Gela. In aula, come testimoni, si sono susseguiti alcuni dei carabinieri del reparto territoriale, intervenuti subito dopo l’incidente mortale, costato la vita a tre operatori di Rete ferroviaria italiana, travolti e uccisi da un treno in transito lungo la linea Canicattì-Gela, tra le contrade Burgio e Carrubba, a ridosso del confine con Butera. I militari hanno ricostruito quanto accertato al momento del loro arrivo. Per Antonio La Porta, Vincenzo Riccobono e Luigi Gaziano non ci fu nulla da fare. Si trovavano su quella linea per effettuare interventi di manutenzione, ma la tratta non venne interrotta, consentendo il passaggio del treno che spezzò le loro vite. Ci sarebbero state, almeno secondo le accuse, delle gravi inadempienze nella gestione delle attività di intervento, dato che la linea non venne chiusa al passaggio di convogli, compreso quello che travolse le vittime.

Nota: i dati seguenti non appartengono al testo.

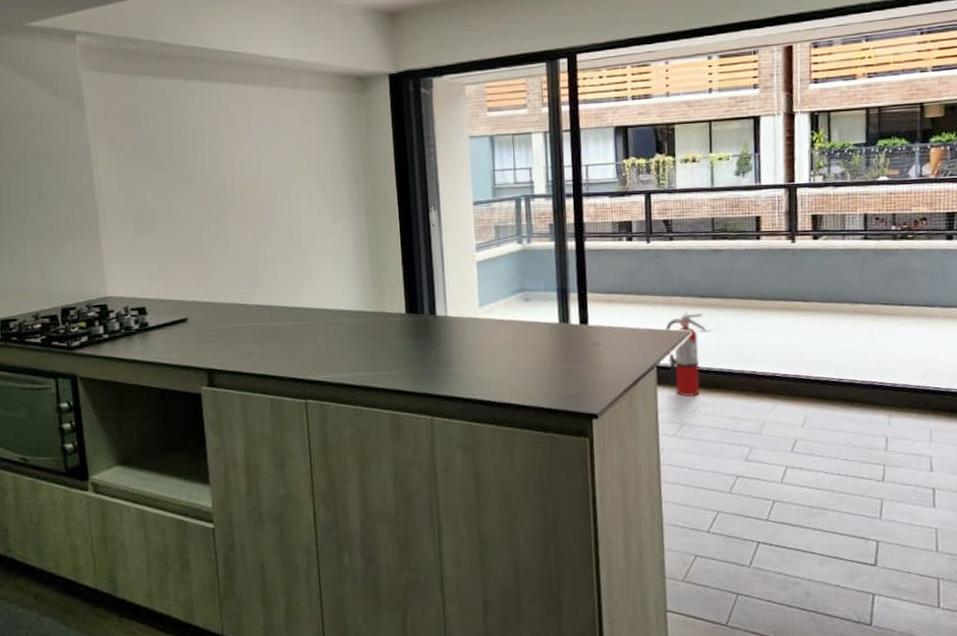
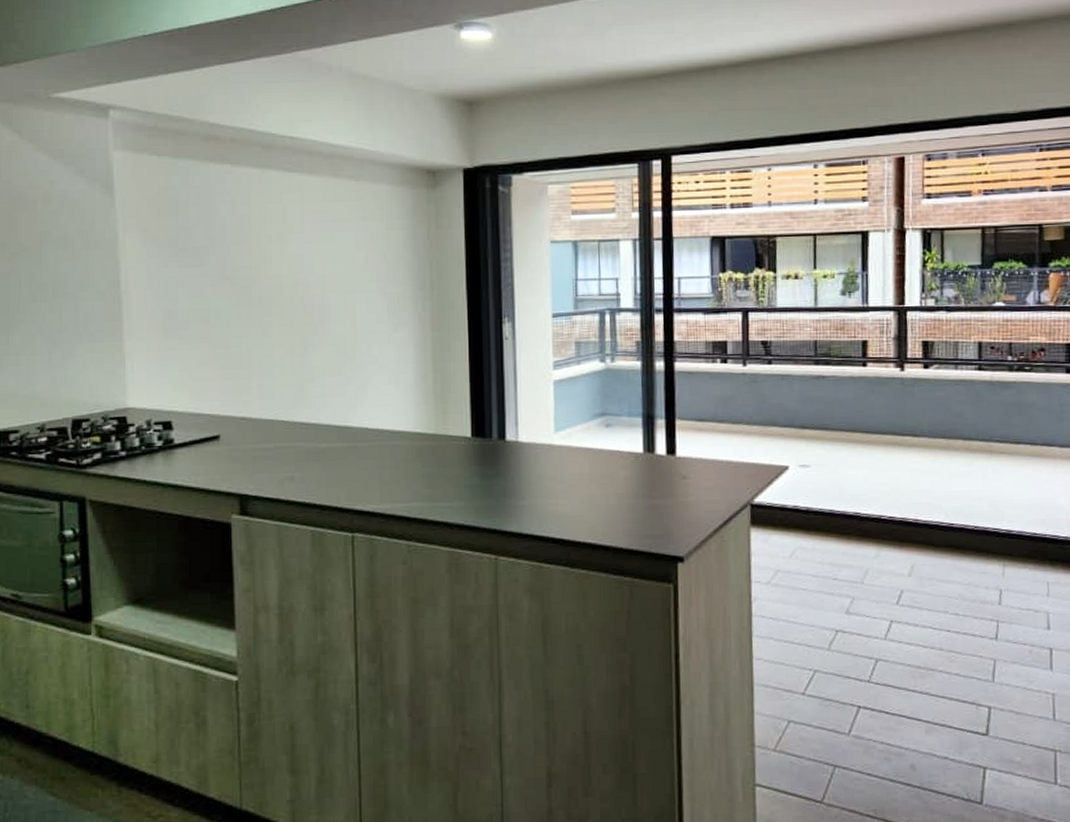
fire extinguisher: present [665,311,705,398] -> none [761,443,805,541]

Travolti e uccisi. I testimoni hanno risposto alle domande dei pm Federica Scuderi e Ubaldo Leo, che rappresentano la pubblica accusa, e a quelle dei difensori degli imputati. A processo ci sono l’ex a.d. di Rete ferroviaria Michele Mario Elia, Rosario Ciluffo, già responsabile della tratta Canicattì-Gela, il responsabile della direzione tecnica Giovanni Costa, Andrea Cucinotta, della direzione territoriale di Palermo, il dirigente della direzione di Caltanissetta Concettina Vitellaro, il capo impianto del reparto lavori Pietro Messina, il capo reparto pianificazione dell’unità di Palermo Carmelo Lapaglia, il dirigente della sala di coordinamento Pietro Muscolino e la stessa società Rfi. Sono difesi dagli avvocati Maurizio Buggea, Francesco Bertorotta, Fabrizio Biondo, Vincenzo Lo Re, Giuseppe Scozzari, Paolo Spanti, Giovanni Spada e Francesco Crescimanno. Parte civile, invece, è l’associazione Mutilati e Invalidi del lavoro. Tutti gli imputati vengono ritenuti responsabili di una presunta catena di errori ed omissioni nel procedimento tecnico, che avrebbe dovuto mettere in sicurezza quel tratto, dove invece i tre operatori persero la vita. I contrasti principali, sorti tra accusa e difesa, si concentrano proprio intorno all’applicazione delle procedure previste nei piani di intervento. Davanti al giudice Miriam D’Amore hanno già testimoniato diversi investigatori, ma anche tecnici incaricati di valutare possibili anomalie nelle procedure.